Country music star Sammy Kershaw had an exceptional career ever since his first single, "Cadillac Style." His lone number one hit in the United States and Canada, 1993's "She Don't Know She's Beautiful," fits right in with the catchy yet meaningful hits of the time. Its opening pointed to the future, borrowing from John Mellencamp before current singers ranging from "bro-country" to Americana admitted to keeping Scarecrow in heavy rotation.
The song from writers Bob McDill and Paul Harrison celebrates the inner and outer beauty of the narrator's lover. She don't know what the fuss is all about, "though time and time I've told her so." The lyrics of this song give a quick reminder to guys that women walking down the street never, ever derive this sort of positive feedback when catcallers obnoxiously whistle out from a distance.

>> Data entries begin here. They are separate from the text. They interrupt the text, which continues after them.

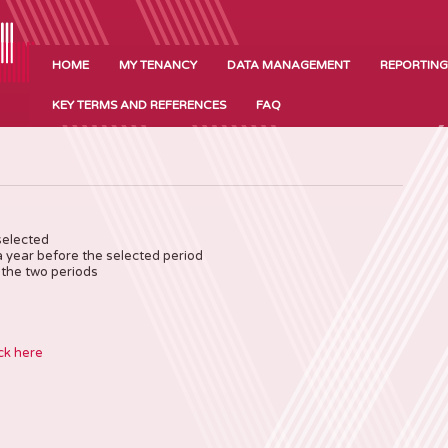
HOME
MY TENANCY
DATA MANAGEMENT
REPORTING
KEY TERMS AND REFERENCES
FAQ
selected
a year before the selected period
the two periods
ck here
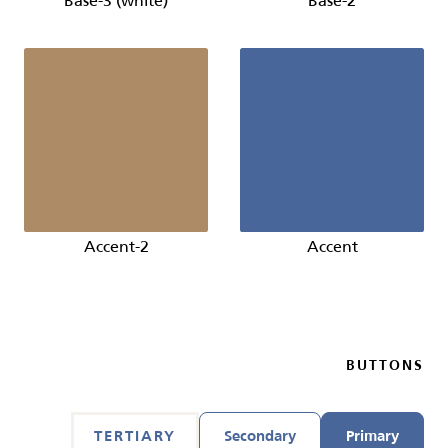
Base-3 (white)
Base-2
Accent-2
Accent
BUTTONS
TERTIARY
Secondary
Primary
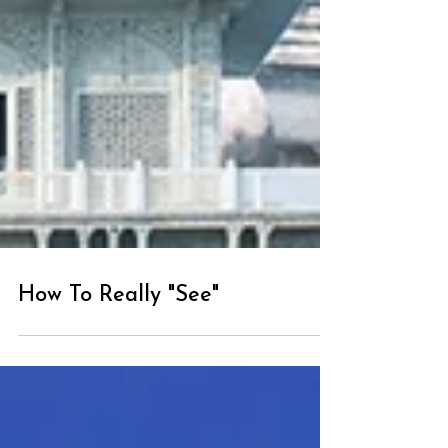
How To Really "See"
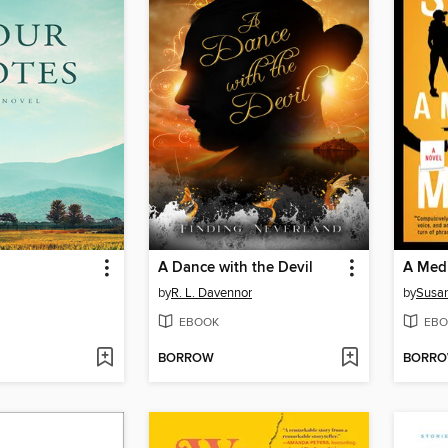
A Dance with the Devil
A Medi
by
R. L. Davennor
by
Susan
EBOOK
EBO
BORROW
BORR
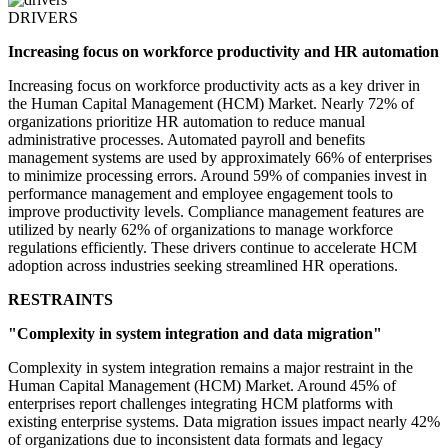
DRIVERS
Increasing focus on workforce productivity and HR automation
Increasing focus on workforce productivity acts as a key driver in
the Human Capital Management (HCM) Market. Nearly 72% of
organizations prioritize HR automation to reduce manual
administrative processes. Automated payroll and benefits
management systems are used by approximately 66% of enterprises
to minimize processing errors. Around 59% of companies invest in
performance management and employee engagement tools to
improve productivity levels. Compliance management features are
utilized by nearly 62% of organizations to manage workforce
regulations efficiently. These drivers continue to accelerate HCM
adoption across industries seeking streamlined HR operations.
RESTRAINTS
"Complexity in system integration and data migration"
Complexity in system integration remains a major restraint in the
Human Capital Management (HCM) Market. Around 45% of
enterprises report challenges integrating HCM platforms with
existing enterprise systems. Data migration issues impact nearly 42%
of organizations due to inconsistent data formats and legacy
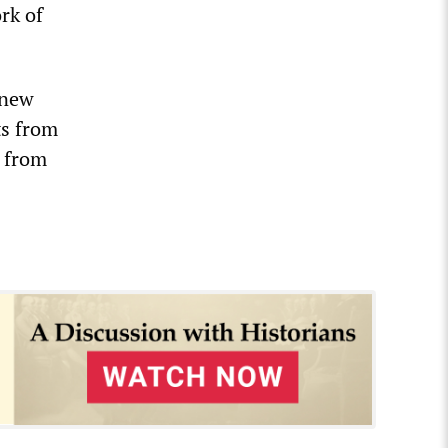
rk of
 new
ts from
g from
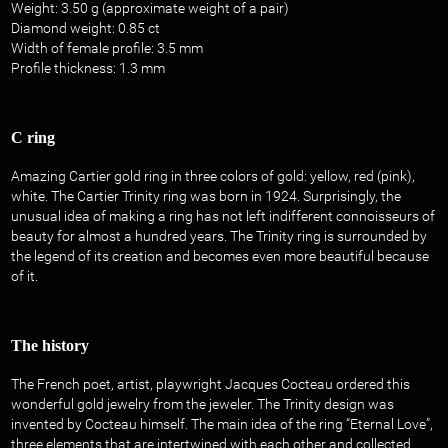
Weight: 3.50 g (approximate weight of a pair)
Diamond weight: 0.85 ct
Width of female profile: 3.5 mm
Profile thickness: 1.3 mm
C ring
Amazing Cartier gold ring in three colors of gold: yellow, red (pink),
white. The Cartier Trinity ring was born in 1924. Surprisingly, the
unusual idea of ​​making a ring has not left indifferent connoisseurs of
beauty for almost a hundred years. The Trinity ring is surrounded by
the legend of its creation and becomes even more beautiful because
of it.
The history
The French poet, artist, playwright Jacques Cocteau ordered this
wonderful gold jewelry from the jeweler. The Trinity design was
invented by Cocteau himself. The main idea of ​​the ring “Eternal Love”,
three elements that are intertwined with each other and collected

The only better musical statement of a man's appreciation for the woman in his life, "National Working Woman's Holiday," came a year later from Kershaw. Pair those songs with "I Buy Her Roses" and the harmless fun of "Queen of My Double Wide Trailer," and you've got one of the best and most varied love song repertoires of the '90s this side of Alan Jackson, Kenny Chesney and George Strait. And don't forget "When You Love Someone" and "Anywhere But Here."

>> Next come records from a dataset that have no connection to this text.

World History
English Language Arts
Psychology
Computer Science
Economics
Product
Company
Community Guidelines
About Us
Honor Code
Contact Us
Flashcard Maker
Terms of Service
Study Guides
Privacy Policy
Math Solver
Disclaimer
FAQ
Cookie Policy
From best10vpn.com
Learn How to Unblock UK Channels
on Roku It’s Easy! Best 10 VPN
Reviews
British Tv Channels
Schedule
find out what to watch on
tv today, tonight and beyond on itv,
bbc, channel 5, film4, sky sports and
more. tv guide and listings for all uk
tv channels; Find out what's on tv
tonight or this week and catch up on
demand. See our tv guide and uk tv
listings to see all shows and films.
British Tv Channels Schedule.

Read More: The 10 Best Sammy Kershaw Songs, Ranked
Kershaw's Haunted Heart became the singer's second straight platinum album. Producers Buddy Cannon and Norro Wilson got the most out of the singer's instantly recognizable voice and song interpreter talents on the first of four singles off the album to crack the Billboard Hot Country Songs top 10. The other popular singles were the title track, "Queen of My Double Wide Trailer" and "I Can't Reach Her Anymore." Those singles were among a run of seven straight top 10 hits. He also hit it big with "Love of My Life" and Maybe Not Tonight.
Listening to the song over 25 years later, those opening riffs stick out as much as the sweet lyrics about a tender-hearted lover who "can't take my eyes off" a "girl like her." A minor crossover hit on the Bubbling Under Hot 100 singles chart accidentally predicted a future — and in most cases forgivable — trend in American country and roots music.